Classes in the chisel factory
Photo: Tyrone Turner for the NY Times
Hard Cap cold chisels appeared in cool factory-tour photo gallery in the New York Times recently, which explained how Baltimore Toolworks has added modern features to a stone-age tool.
Third-generation Baltimore Toolworks owner Downie McCarty has indeed improved his American-made product to better compete with cheaper foreign models—but the short writeup in the Times omitted a point that McCarty emphasized to me in a visit to the TOH office.
By producing his tools in the US, McCarty is giving industrial design students a rare chance to participate in the manufacturing process.
"The kids are so bright," says McCarty, who has collaborated with the University of Delaware for the past 5 years. "It's really been a phenomenal program."

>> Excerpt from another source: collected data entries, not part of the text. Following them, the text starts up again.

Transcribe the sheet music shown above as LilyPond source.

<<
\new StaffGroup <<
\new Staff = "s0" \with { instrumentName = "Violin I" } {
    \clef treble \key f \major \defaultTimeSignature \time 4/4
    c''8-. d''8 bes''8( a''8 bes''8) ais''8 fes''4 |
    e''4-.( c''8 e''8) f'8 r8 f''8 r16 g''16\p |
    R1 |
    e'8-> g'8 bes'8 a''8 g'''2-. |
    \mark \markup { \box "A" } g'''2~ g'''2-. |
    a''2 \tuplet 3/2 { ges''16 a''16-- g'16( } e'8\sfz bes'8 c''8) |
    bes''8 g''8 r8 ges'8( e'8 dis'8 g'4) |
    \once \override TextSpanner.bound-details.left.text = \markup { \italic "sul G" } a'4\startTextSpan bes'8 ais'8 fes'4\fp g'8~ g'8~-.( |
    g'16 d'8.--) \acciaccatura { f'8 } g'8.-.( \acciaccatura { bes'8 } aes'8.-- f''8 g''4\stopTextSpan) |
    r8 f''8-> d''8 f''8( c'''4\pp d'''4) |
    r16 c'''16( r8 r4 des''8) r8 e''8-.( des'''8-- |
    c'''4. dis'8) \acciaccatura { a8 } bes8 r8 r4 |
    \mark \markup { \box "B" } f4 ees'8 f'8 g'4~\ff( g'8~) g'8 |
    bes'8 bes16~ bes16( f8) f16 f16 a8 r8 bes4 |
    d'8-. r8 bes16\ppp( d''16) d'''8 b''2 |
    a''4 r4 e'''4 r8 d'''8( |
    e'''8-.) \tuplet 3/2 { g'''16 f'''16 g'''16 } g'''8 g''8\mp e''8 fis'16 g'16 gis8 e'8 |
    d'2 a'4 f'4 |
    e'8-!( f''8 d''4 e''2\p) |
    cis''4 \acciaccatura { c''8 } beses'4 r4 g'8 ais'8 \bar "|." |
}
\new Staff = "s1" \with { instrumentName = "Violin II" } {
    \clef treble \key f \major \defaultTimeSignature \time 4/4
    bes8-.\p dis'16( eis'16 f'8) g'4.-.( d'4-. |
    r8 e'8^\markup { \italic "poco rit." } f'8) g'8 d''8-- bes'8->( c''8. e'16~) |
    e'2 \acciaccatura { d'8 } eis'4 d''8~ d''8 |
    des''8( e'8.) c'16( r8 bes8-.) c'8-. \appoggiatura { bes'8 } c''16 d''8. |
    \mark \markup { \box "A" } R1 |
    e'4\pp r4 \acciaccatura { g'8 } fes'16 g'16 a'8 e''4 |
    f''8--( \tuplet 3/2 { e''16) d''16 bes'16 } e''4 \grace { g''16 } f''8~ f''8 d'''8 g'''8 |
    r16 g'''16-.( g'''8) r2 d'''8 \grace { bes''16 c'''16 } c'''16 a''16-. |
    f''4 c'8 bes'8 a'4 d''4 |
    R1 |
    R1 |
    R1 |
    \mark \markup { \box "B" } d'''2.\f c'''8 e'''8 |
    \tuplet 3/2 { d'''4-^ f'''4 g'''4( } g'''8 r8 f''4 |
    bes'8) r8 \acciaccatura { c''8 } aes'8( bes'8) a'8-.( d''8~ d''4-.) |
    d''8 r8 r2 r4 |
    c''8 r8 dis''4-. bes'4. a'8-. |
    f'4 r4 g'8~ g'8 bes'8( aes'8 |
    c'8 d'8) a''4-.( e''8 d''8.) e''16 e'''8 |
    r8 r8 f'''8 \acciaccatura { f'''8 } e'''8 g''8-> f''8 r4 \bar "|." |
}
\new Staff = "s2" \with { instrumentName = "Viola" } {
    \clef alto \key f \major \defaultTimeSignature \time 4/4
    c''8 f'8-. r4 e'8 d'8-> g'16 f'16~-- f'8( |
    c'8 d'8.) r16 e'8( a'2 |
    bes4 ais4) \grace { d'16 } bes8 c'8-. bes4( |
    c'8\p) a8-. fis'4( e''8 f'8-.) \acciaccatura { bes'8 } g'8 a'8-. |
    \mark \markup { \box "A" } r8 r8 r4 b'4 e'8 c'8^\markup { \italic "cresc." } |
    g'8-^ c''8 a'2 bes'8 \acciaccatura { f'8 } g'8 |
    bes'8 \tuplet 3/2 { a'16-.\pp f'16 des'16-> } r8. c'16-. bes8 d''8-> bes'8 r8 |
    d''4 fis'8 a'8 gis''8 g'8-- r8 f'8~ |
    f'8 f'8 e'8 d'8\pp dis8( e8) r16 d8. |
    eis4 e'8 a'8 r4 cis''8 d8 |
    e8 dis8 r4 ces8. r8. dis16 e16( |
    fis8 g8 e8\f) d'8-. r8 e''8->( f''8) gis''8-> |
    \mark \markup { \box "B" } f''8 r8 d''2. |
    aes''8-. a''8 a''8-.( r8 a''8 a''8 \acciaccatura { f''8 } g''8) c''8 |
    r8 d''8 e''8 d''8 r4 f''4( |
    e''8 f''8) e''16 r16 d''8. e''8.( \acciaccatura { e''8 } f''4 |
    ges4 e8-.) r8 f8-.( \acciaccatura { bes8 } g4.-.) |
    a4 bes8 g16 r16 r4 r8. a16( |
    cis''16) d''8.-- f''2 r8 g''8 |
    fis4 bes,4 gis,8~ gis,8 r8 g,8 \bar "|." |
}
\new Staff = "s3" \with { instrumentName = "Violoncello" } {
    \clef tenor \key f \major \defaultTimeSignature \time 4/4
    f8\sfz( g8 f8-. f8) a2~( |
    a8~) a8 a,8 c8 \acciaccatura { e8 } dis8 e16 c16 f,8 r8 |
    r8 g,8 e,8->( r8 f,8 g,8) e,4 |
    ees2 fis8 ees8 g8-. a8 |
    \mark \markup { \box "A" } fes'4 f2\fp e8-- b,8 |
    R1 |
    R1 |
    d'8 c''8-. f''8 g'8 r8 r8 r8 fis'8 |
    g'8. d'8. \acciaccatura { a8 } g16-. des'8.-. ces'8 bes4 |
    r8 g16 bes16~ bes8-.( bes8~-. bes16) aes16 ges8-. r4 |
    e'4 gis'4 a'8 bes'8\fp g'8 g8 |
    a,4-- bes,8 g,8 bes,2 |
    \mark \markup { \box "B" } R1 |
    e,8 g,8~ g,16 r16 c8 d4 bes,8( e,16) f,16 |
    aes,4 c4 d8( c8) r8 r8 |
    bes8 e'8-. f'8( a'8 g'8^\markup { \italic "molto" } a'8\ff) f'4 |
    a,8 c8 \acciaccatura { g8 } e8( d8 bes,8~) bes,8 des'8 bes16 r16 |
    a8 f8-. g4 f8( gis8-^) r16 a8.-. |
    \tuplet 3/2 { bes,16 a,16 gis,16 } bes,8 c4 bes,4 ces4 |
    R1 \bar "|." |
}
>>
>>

Photo: Tyrone Turner for the NY Times
The first semester of students working at BT helped develop the testing protocols for the tools, both designing and building the test equipment for use on the new product.
It went so well that the University continued the program, allowing subsequent rounds of students to research the physics of struck tools, and to determine the characteristics of the polymer Hard Cap would go on to use in the chisels' vibration-dampening shell.
In all likelihood, these kids probably won't be making a career banging out chisels.
But having an opportunity to help put a product on the market, and recognizing the complexity in a seemingly simple piece of steel, I think will certainly influence and hopefully improve whatever they do end up designing.
More:
Our review of Hard Cap cold chisels.





(2) Comments
This is one of the coolest ideas that I have seen in a long time.
This has actually become quite common at most engineering schools in the US. I also would bet its fairly common in other countries as well. When I was in school we worked with a company that produced circuit boards, while other groups worked on engine blocks for GM, pump design, and some prosthetic limbs. Personally I thought it sounded a lot more interesting and useful that it acutaly was, but others might have a different opinion.